» **THE TASK**: Reproduce every entry below precisely; do not include the pictures.

*** DATASET CONTENT ***

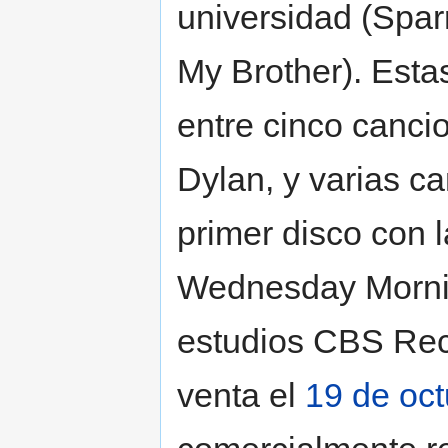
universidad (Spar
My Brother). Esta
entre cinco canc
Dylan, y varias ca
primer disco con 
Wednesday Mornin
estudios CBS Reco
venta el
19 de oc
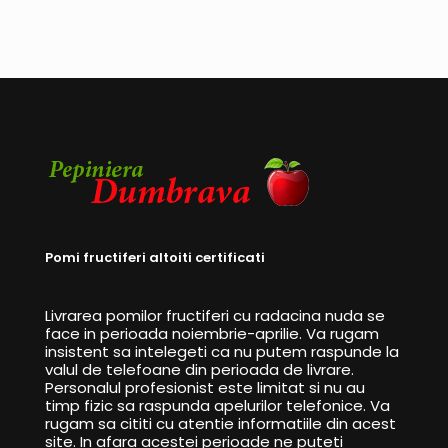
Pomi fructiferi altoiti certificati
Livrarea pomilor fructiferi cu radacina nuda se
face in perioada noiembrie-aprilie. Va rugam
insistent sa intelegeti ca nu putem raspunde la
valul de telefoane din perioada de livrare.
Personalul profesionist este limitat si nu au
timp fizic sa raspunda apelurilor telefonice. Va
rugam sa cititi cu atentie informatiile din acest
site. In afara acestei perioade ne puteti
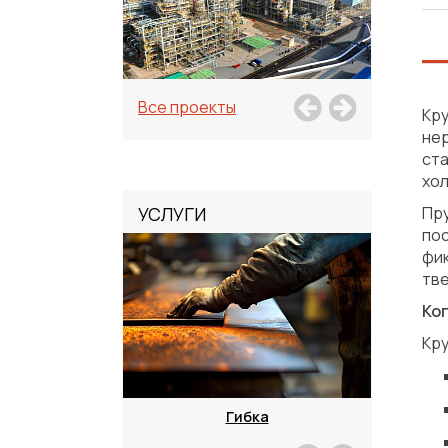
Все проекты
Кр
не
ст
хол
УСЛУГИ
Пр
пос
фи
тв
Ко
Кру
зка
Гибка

*** End of DATASET CONTENT ***

» **EXERCISE SOLUTION**:
universidad (Spar
My Brother). Esta
entre cinco canc
Dylan, y varias ca
primer disco con 
Wednesday Mornin
estudios CBS Reco
venta el
19 de oc
Pomi fructiferi altoiti certificati
Livrarea pomilor fructiferi cu radacina nuda se
face in perioada noiembrie-aprilie. Va rugam
insistent sa intelegeti ca nu putem raspunde la
valul de telefoane din perioada de livrare.
Personalul profesionist este limitat si nu au
timp fizic sa raspunda apelurilor telefonice. Va
rugam sa cititi cu atentie informatiile din acest
site. In afara acestei perioade ne puteti
Все проекты
Кр
не
ст
хол
УСЛУГИ
Пр
пос
фи
тв
Ко
Кру
зка
Гибка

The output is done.